● GIVEN EXERCISE A
Reproduce the part of the passage on Gulf pollution starting with "The Gulf ecosystem" and going on through "has narrowed considerably.".
● GIVEN EXERCISE B
Pick up the passage on Gulf pollution after its final sentence and continue it.

● EXTRACT TO READ

Reports of potential mine-laying by Iranian forces introduce yet another dimension. Naval mines are indiscriminate by design; they threaten not only vessels but also the seabed itself, disturbing sediment and destroying benthic habitats when detonated. GPS jamming, confirmed across the region, increases the likelihood of navigational accidents among the hundreds of ships now attempting to shelter in place.

History’s Warning

The Persian Gulf carries the scars of previous conflicts. During the 1991 Gulf War, an estimated 4 to 11 million barrels of crude oil were deliberately released into its waters, covering more than 600 kilometres of Saudi coastline. Research conducted by Jacqueline Michel in 2010 found that oil had penetrated up to 50 centimetres into Gulf sediments and remained detectable 12 years after the spill. A 2017 study by Joydas et al. found “alarming levels” of hydrocarbons persisting in secluded bay areas more than 25 years later. While fish and bird populations showed encouraging recovery by 1994, the long-term contamination of sediments and coastal habitats tells a more complicated story.

The Gulf ecosystem did recover from 1991, a testament to its remarkable resilience. But it recovered into a world with fewer stressors. Today, the same ecosystem faces compounding pressures from coastal development, desalination plant discharge, climate-driven temperature extremes, and chronic oil pollution from routine shipping. A 2024 review published in Marine Pollution Bulletin found that 63.5% of the Gulf’s key habitats and species remain “data-deficient,” while 21.2% show documented decline. The margin for absorbing another major environmental shock has narrowed considerably.

● GIVEN RECORDS
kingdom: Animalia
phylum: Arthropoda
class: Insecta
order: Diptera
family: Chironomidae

* * *

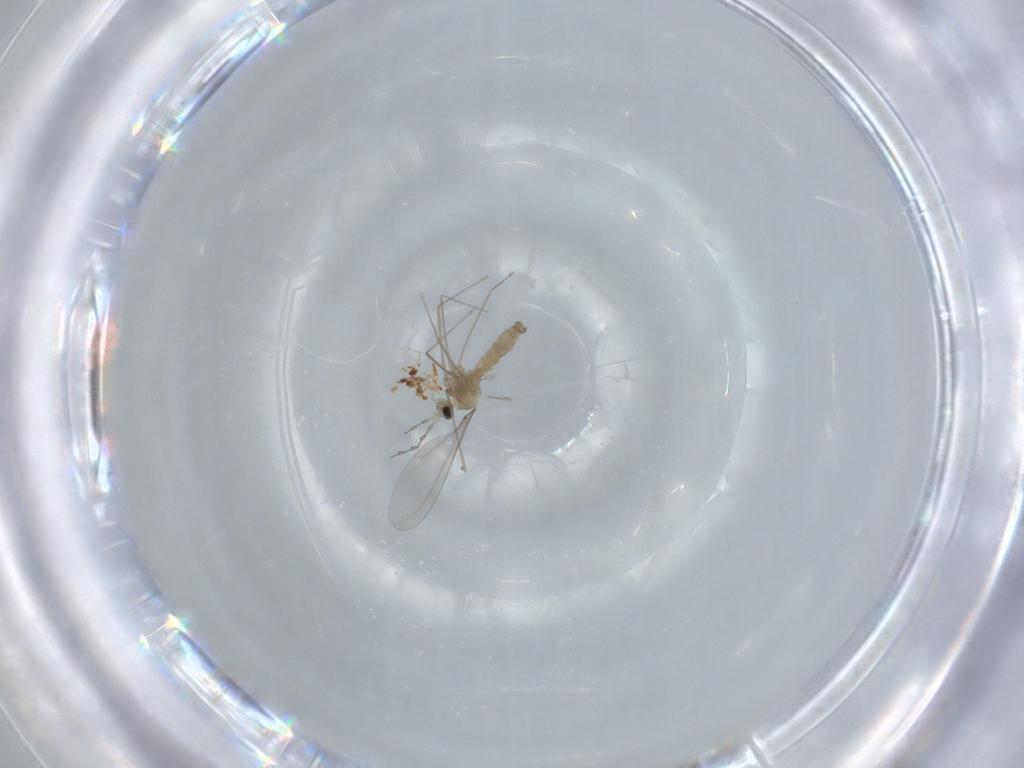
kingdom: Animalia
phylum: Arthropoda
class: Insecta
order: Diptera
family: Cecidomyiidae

● OUTPUT A
The Gulf ecosystem did recover from 1991, a testament to its remarkable resilience. But it recovered into a world with fewer stressors. Today, the same ecosystem faces compounding pressures from coastal development, desalination plant discharge, climate-driven temperature extremes, and chronic oil pollution from routine shipping. A 2024 review published in Marine Pollution Bulletin found that 63.5% of the Gulf’s key habitats and species remain “data-deficient,” while 21.2% show documented decline. The margin for absorbing another major environmental shock has narrowed considerably.

● OUTPUT B
What Comes Next

The environmental consequences of this crisis will not be determined by the conflict’s duration alone, but by what happens when it ends. After 1991, clean-up efforts focused almost exclusively on oil recovery from the water’s surface, while coastal habitats were largely neglected. If history offers any instruction, it is that the environmental response must begin alongside the military and diplomatic response, not after it.

International bodies, including the Regional Organization for the Protection of the Marine Environment (ROPME) and the International Maritime Organization, will need to coordinate rapid environmental assessment once conditions allow. Monitoring of coral communities, seagrass beds, and dugong populations should be prioritized, alongside sediment sampling near tanker anchorage sites and sunken vessel locations.

The Persian Gulf’s marine life has survived environmental extremes that would have destroyed ecosystems elsewhere. It has endured the largest deliberate oil spill in history and emerged, battered but functional. Whether it can absorb another round of military trauma on top of everything the 21st century has already thrown at it is a question that marine scientists are watching with deep concern, and one that the rest of us should be paying attention to as well.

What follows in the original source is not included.